Adapun Asia Managing Director Aberdeen Standard Investment, Hugh Young, juga turut hadir sebagai pembicara utama dalam acara tersebut yang dihadiri oleh lebih dari 100 pelaku industri professional.

Dalam diskusi mengenai pandangan para investor mancanegara terhadap Indonesia, Young mengatakan, bahwa Indonesia memiliki fondasi yang kuat serta perekonomian yang berpotensi tumbuh sebesar 7%. Sektor “yang sudah ada sejak dahulu,” seperti di bidang telekomunikasi, perbankan, konsumen, dan semen lebih diminati oleh investor global.

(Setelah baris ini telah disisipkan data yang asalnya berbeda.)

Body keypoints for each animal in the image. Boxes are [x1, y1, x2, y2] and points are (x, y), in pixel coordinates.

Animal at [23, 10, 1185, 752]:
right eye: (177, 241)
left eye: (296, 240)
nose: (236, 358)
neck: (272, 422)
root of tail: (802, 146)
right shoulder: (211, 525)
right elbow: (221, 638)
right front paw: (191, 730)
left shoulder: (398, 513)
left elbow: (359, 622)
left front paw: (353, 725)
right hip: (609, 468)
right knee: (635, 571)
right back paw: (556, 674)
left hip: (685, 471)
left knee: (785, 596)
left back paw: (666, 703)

Sementara itu, pada tanggal 1 Juni 2018 lalu, utang dalam denominasi rupiah Indonesia masuk dalam Indeks Bloomberg Global Aggregate untuk pertama kalinya. Hal ini memunculkan respon yang baik karena dapat memberikan pengaruh positif terhadap obligasi bernilai rupiah dalam jangka menengah dan mendorong lebih banyak investor asing agar mau bergabung dalam pasar obligasi. Menteri Keuangan Indonesia Sri Mulyani Indrawati mengatakan, bahwa dirinya berharap arus modal masuk (capital inflow) meningkat $5 hingga $7 milyar, dan dapat membantu Indonesia menjadi lebih kompetitif dalam hal penjualan obligasi ke depannya.    

Adapun para pengelola asset di Indonesia masih fokus di pasar dalam negeri. Karena semakin banyak pembeli buyside Indonesia yang hendak berekspansi ke luar negeri, Khera menyatakan bahwa Indonesia perlu mengikuti best practice berstandar global dalam mengelola prortofolio, risiko, dan juga likuiditas agar mampu menarik para investor mancanegara.

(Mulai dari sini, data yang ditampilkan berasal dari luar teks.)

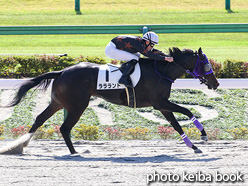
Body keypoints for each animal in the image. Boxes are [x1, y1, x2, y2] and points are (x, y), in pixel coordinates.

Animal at [7, 47, 219, 154]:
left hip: (58, 102)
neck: (161, 71)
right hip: (77, 105)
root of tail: (62, 71)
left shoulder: (162, 105)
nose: (215, 83)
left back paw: (20, 145)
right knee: (64, 128)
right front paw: (203, 135)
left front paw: (193, 146)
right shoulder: (160, 103)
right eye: (206, 64)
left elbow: (176, 124)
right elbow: (187, 111)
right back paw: (75, 152)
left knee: (39, 119)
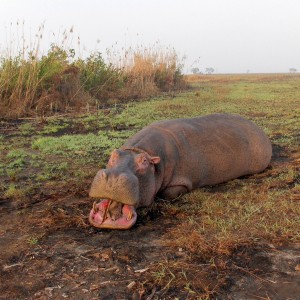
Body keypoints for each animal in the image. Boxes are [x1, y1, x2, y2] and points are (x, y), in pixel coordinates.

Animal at [88, 113, 272, 230]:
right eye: (113, 155)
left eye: (145, 162)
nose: (113, 177)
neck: (140, 151)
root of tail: (258, 127)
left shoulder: (181, 182)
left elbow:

Menurut white paper Bloomberg, para pengelola aset terdepan di dunia mulai mengimplementasikan pendekatan berbasis data yang berjangka panjang agar mampu mencapai target dan meningkatkan efisiensi operasional.

Sejak didirikan pada tahun 1999, Bloomberg Indonesia telah menunjukkan pertumbuhan signifikan dalam penjualan produk-produk keuangannya. Pada tahun 2017, penjualan terminal Bloomberg bertumbuh sebesar 6.5% per tahun. Pertumbuhan tersebut terdorong oleh peningkatan permintaan dari lembaga keuangan dan perusahaan-perusahaan Indonesia serta lembaga pemerintah terhadap instrumen data dan analisa serta sistem perdagangan yang efisien dalam melakukan hedging, perdagangan serta pengelolaan risiko.

Bloomberg telah bekerja sama dengan Bank Indonesia dan industri keuangan dalam negeri untuk meningkatkan transparansi di pasar keuangan Indonesia. Baru-baru ini, Bloomberg bekerja sama dengan Money Market Working Group dan Derivatives Working Group di dalam Indonesia Foreign Exchange Market Committee dalam rangka mendukung Indonesia Overnight Index Average (IndONIA) dan perkembangan 

“Dengan semakin berkembangnya pasar bunga overnight serta tenor yang lebih panjang yakni satu hingga enam bulan, Indonesia akan mampu mengembangkan kurva imbal hasil yang bebas risiko untuk melihat true cost dalam peminjaman rupiah di pasar lokal,” tandas Taran Khera.